*Data shown*:
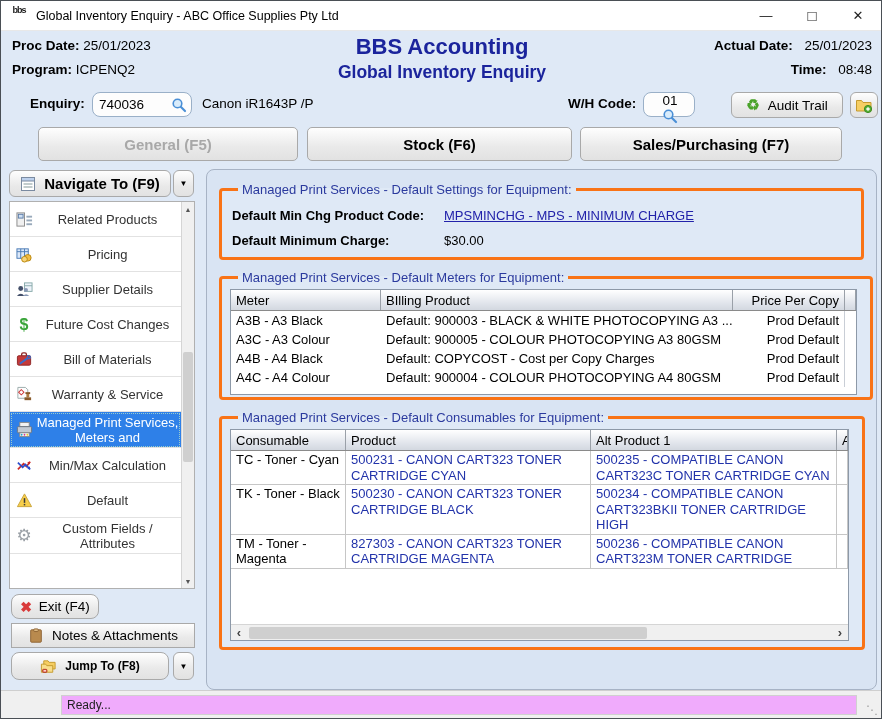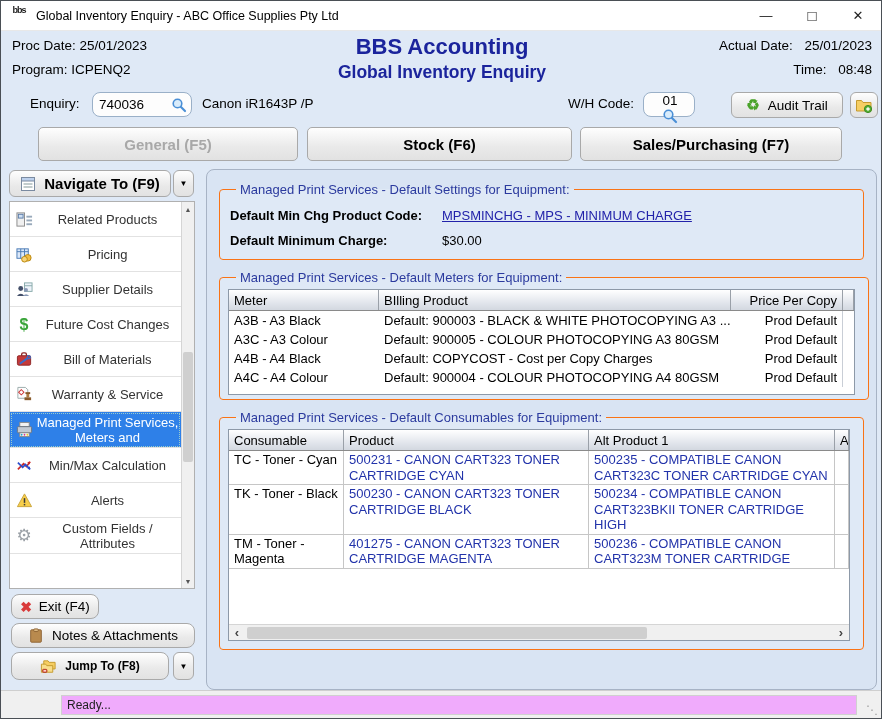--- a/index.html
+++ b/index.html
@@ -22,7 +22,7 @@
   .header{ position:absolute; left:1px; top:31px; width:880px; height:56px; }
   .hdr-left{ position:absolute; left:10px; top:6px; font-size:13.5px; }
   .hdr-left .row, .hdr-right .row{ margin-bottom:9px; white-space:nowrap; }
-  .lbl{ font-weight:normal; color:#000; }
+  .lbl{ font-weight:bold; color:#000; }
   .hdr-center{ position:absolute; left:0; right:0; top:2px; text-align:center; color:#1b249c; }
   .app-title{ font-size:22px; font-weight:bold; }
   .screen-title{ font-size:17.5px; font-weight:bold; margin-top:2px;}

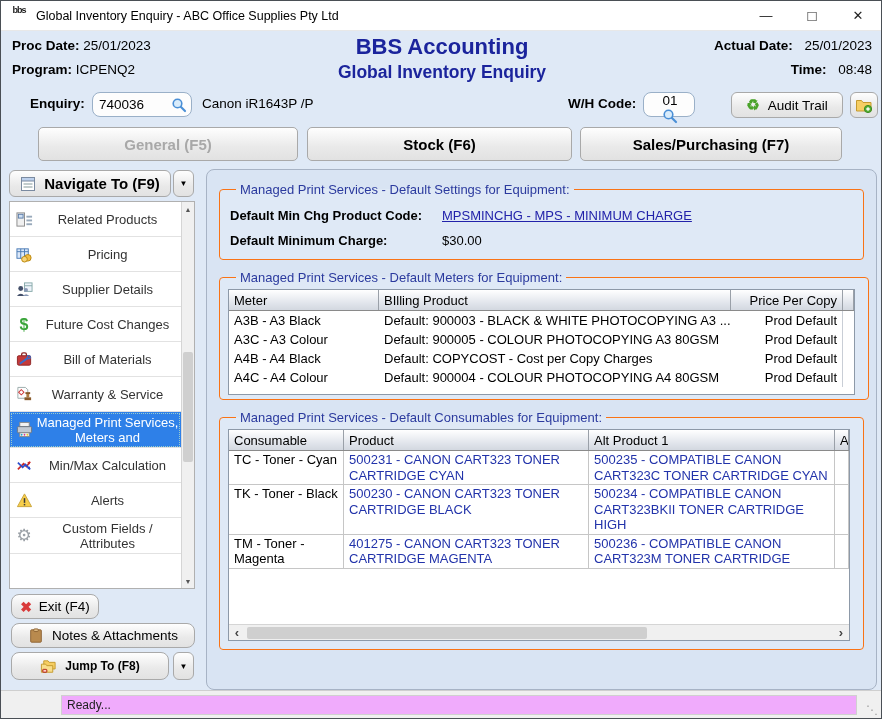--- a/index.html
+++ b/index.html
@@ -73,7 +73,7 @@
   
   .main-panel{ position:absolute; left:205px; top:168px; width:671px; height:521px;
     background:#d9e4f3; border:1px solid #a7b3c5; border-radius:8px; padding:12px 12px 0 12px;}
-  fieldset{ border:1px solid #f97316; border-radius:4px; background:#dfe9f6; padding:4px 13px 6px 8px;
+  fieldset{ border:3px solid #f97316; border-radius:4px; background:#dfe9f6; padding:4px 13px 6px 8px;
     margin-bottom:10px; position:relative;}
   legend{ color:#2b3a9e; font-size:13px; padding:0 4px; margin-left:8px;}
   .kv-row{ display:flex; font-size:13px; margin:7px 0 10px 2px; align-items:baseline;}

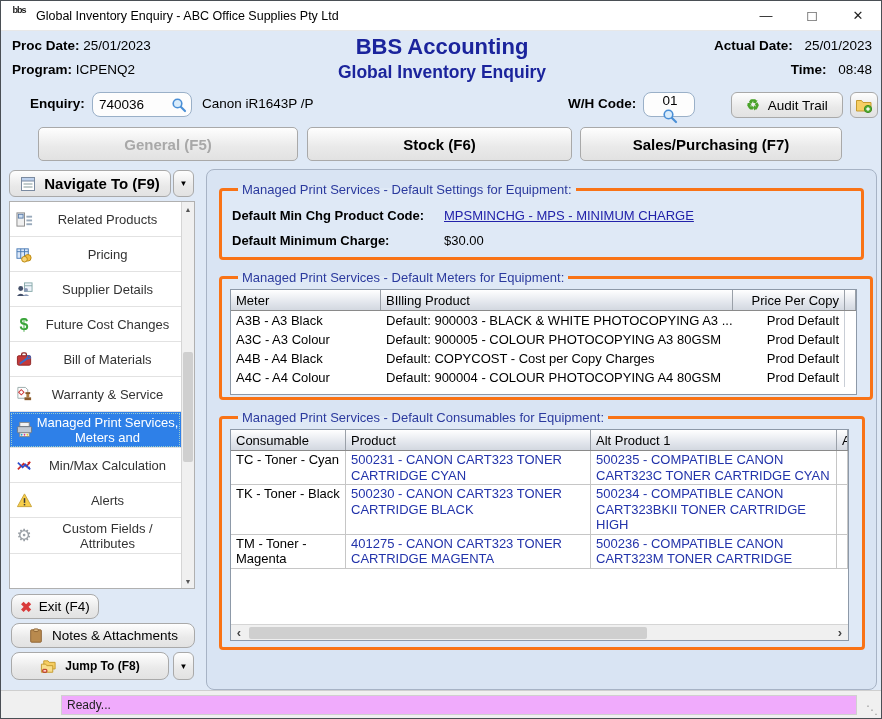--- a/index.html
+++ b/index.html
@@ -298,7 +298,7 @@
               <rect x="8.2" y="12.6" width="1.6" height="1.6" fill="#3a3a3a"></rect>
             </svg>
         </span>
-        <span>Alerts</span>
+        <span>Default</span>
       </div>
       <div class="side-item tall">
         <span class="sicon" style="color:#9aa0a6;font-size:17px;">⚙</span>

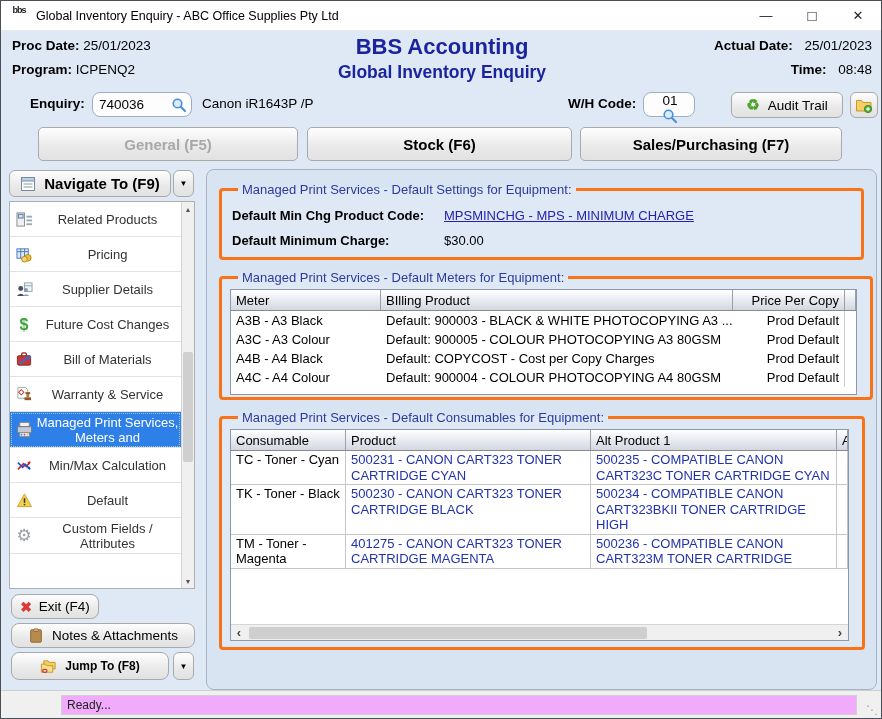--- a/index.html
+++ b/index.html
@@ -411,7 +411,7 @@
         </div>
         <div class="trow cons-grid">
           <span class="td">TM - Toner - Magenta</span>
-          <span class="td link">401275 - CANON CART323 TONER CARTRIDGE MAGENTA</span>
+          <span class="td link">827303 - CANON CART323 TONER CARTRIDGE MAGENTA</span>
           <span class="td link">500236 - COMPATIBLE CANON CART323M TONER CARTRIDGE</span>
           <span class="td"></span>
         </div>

*Exercise objective*: Return exactly the lines of the data, beginning with the first and ending with the line containing "-73,7 +73,7 @@". Skip the pictures.

*Solution for this problem*:
--- a/index.html
+++ b/index.html
@@ -22,7 +22,7 @@
   .header{ position:absolute; left:1px; top:31px; width:880px; height:56px; }
   .hdr-left{ position:absolute; left:10px; top:6px; font-size:13.5px; }
   .hdr-left .row, .hdr-right .row{ margin-bottom:9px; white-space:nowrap; }
-  .lbl{ font-weight:normal; color:#000; }
+  .lbl{ font-weight:bold; color:#000; }
   .hdr-center{ position:absolute; left:0; right:0; top:2px; text-align:center; color:#1b249c; }
   .app-title{ font-size:22px; font-weight:bold; }
   .screen-title{ font-size:17.5px; font-weight:bold; margin-top:2px;}

--- a/index.html
+++ b/index.html
@@ -73,7 +73,7 @@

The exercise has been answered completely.